Bolden's most impressive play came early in the third quarter, when he took a handoff from Brady and slipped through a small gap for a 42-yard run. It was the longest play of Bolden's career.
• Johnathan Franklin, Green Bay: The Packers' rookie was on his way to a breakout performance after starter James Starks left with an injury. (Fellow rookie Eddie Lacy sat out the game due to the concussion he sustained last week.) Franklin took over early in the third quarter and promptly helped the Packers get into the end zone, scoring from two yards out after a seven-yard reception.

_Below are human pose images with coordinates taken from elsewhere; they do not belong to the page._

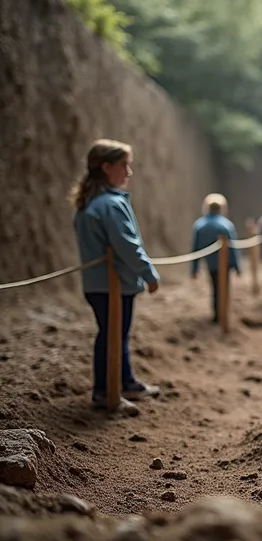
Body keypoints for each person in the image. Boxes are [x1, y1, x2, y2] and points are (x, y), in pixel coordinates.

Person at [70, 139, 161, 407]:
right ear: (106, 167)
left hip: (96, 284)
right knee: (112, 335)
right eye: (124, 165)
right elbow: (127, 246)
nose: (128, 172)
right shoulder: (110, 205)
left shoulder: (90, 203)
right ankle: (105, 392)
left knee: (113, 333)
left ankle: (125, 383)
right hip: (114, 284)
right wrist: (149, 274)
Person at [190, 193, 242, 324]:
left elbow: (195, 249)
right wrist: (237, 266)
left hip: (211, 264)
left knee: (215, 288)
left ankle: (217, 314)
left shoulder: (199, 226)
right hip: (226, 264)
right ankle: (223, 313)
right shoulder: (226, 225)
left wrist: (194, 269)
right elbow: (233, 248)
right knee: (224, 288)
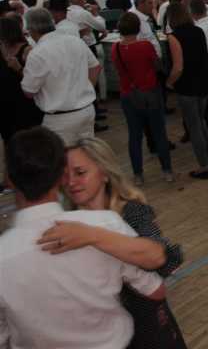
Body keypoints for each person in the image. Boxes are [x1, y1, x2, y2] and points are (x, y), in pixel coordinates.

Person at [0, 127, 165, 349]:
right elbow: (155, 289)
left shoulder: (4, 254)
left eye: (81, 172)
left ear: (9, 180)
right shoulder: (106, 224)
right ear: (61, 176)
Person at [37, 137, 187, 348]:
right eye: (65, 175)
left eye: (80, 173)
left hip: (148, 328)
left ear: (105, 173)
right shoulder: (64, 223)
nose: (70, 182)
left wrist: (92, 235)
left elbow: (161, 257)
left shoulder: (132, 211)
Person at [111, 12, 174, 185]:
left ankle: (138, 174)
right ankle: (167, 171)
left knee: (134, 135)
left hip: (128, 95)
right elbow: (157, 65)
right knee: (159, 133)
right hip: (150, 93)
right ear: (138, 28)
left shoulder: (115, 48)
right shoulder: (146, 46)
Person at [21, 8, 101, 145]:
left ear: (32, 29)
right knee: (87, 153)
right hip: (86, 110)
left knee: (61, 156)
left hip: (59, 118)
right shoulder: (75, 40)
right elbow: (95, 67)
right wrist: (86, 87)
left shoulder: (37, 53)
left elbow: (29, 91)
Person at [166, 3, 208, 179]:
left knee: (194, 127)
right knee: (202, 122)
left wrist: (169, 82)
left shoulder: (174, 37)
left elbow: (178, 67)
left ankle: (204, 165)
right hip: (203, 83)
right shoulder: (199, 31)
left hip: (187, 87)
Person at [0, 17, 43, 144]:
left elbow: (35, 80)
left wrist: (18, 68)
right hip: (4, 104)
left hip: (24, 103)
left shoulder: (27, 50)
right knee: (9, 140)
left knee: (29, 140)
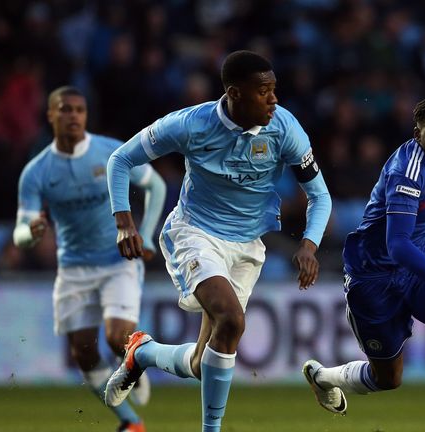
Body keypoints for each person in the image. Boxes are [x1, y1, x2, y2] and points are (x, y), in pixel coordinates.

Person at [103, 50, 332, 432]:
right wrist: (125, 221)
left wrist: (309, 244)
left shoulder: (285, 128)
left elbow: (320, 196)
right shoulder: (190, 124)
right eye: (264, 91)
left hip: (247, 247)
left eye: (274, 89)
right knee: (232, 318)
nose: (274, 98)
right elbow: (120, 160)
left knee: (199, 362)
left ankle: (141, 352)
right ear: (235, 93)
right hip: (196, 234)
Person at [302, 97, 425, 432]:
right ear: (417, 134)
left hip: (418, 266)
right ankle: (323, 377)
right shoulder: (405, 173)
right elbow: (397, 246)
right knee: (388, 379)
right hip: (374, 278)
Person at [13, 86, 166, 432]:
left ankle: (130, 363)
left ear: (86, 115)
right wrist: (31, 232)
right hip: (73, 269)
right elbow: (20, 232)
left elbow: (154, 185)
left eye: (79, 110)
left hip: (118, 262)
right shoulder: (36, 172)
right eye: (65, 109)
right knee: (83, 353)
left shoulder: (109, 152)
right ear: (50, 115)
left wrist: (150, 235)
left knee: (117, 337)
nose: (73, 116)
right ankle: (132, 423)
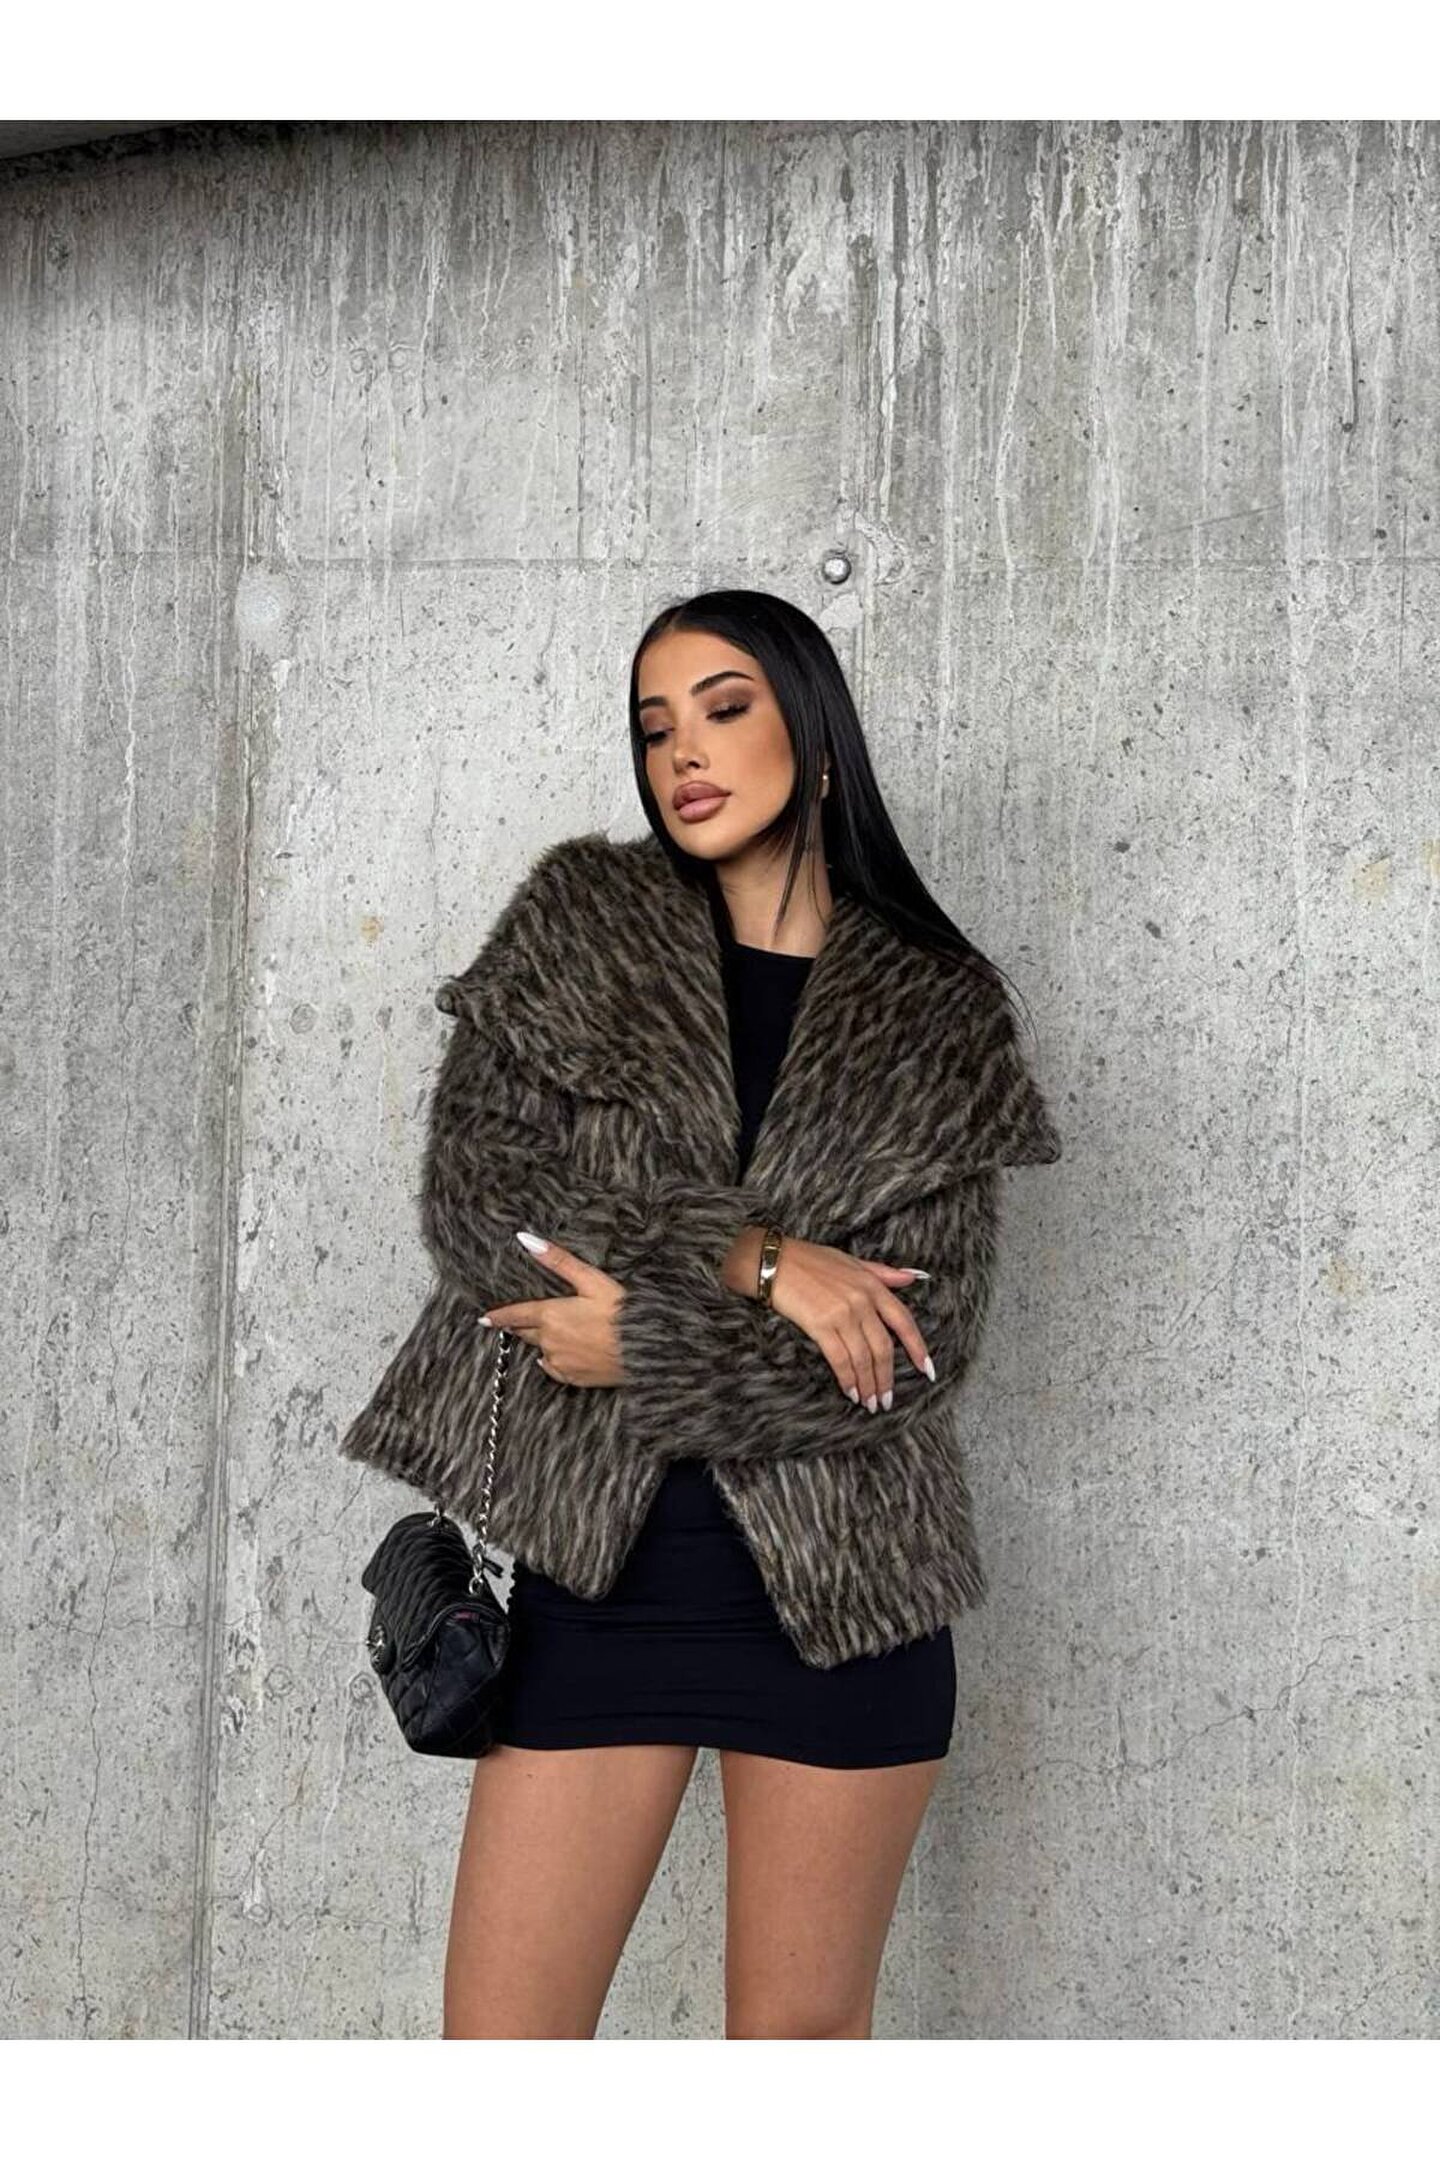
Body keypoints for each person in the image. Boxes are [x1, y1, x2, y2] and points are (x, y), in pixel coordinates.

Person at [341, 588, 1062, 2038]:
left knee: (793, 2068)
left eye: (725, 708)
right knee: (501, 2059)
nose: (684, 750)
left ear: (817, 733)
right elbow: (486, 1208)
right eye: (654, 725)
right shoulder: (582, 925)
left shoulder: (935, 1011)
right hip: (598, 1591)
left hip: (852, 1597)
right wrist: (763, 1263)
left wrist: (643, 1344)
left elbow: (915, 1350)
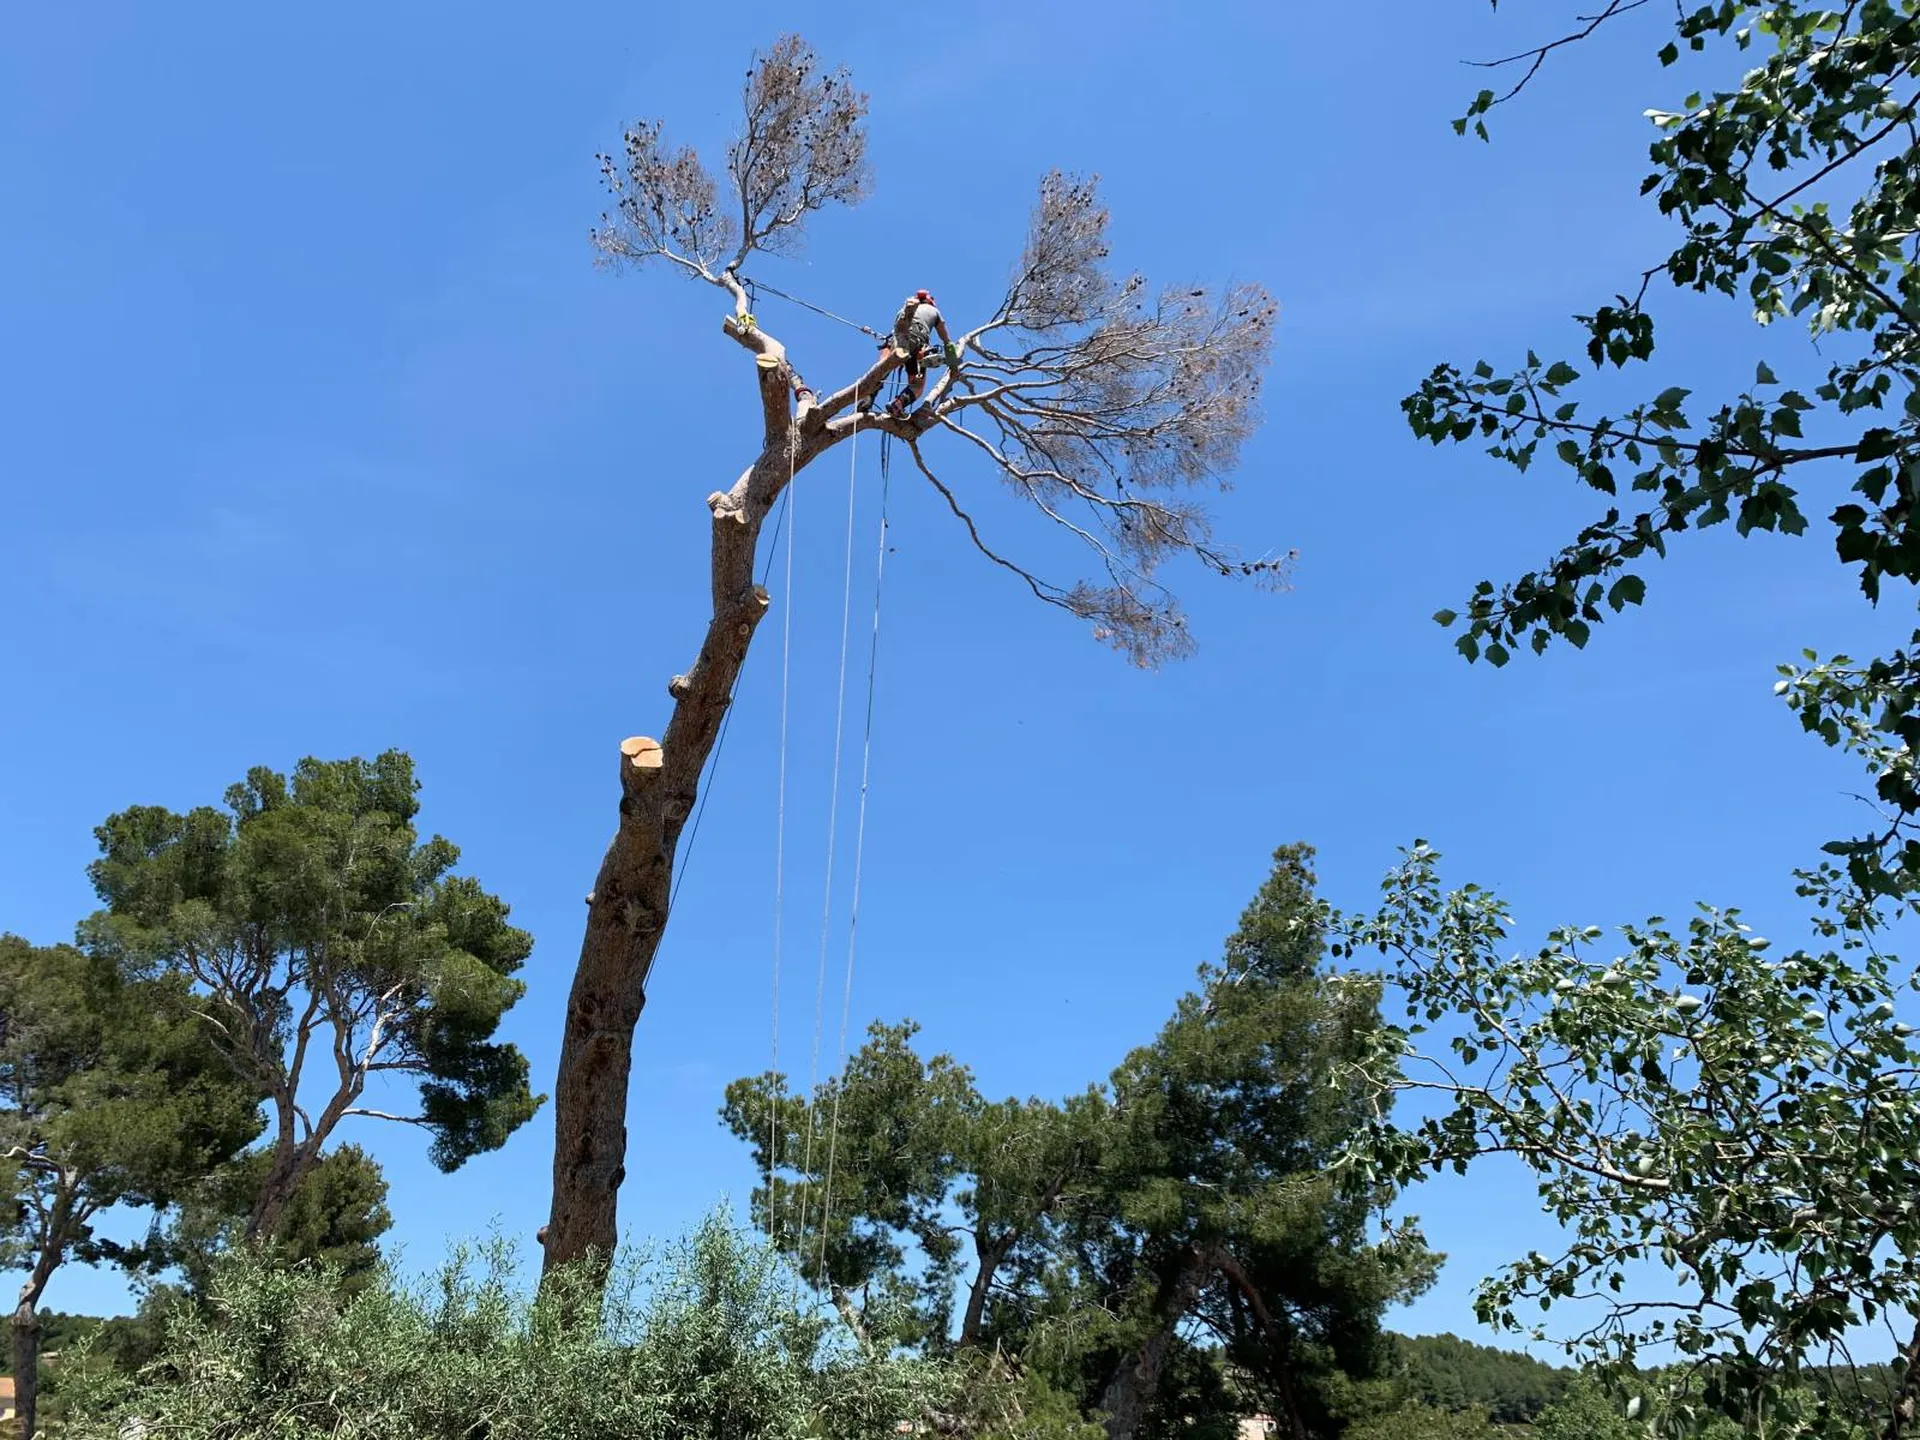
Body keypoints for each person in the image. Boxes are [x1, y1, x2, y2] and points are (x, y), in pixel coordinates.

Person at [871, 290, 960, 419]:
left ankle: (867, 398)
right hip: (916, 345)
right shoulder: (934, 311)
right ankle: (898, 404)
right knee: (917, 386)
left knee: (881, 370)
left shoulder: (901, 310)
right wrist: (953, 367)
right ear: (931, 302)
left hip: (895, 341)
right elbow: (947, 342)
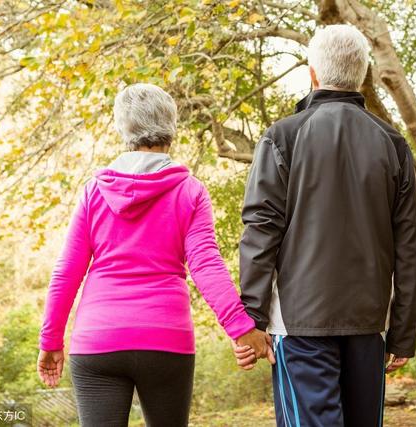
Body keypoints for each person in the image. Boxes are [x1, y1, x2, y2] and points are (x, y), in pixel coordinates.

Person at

Franklin finished the afternoon with 103 yards rushing and another 23 receiving. Unfortunately for he and the Packers, the play Franklin will remember most from this game worked in Cincinnati's favor. With the Packers trying to run out the clock, up by three with four minutes left, Franklin fumbled on a 4th-and-1. The Bengals scooped it up (twice) and returned it for the eventual game-winning TD.
• Gio Bernard, Cincinnati: Bernard qualifies as the Bengals' No. 2 back only because of the official depth chart -- since last week's win over Pittsburgh, he has started to usurp BenJarvus Green-Ellis' role as the top option. Cincinnati's rookie followed up his impressive performance against Pittsburgh with another strong showing Sunday. Bernard scored the game's first TD (Green-Ellis scored the second) and led Cincinnati with 50 yards rushing. He also finished second on the team at 49 yards receiving.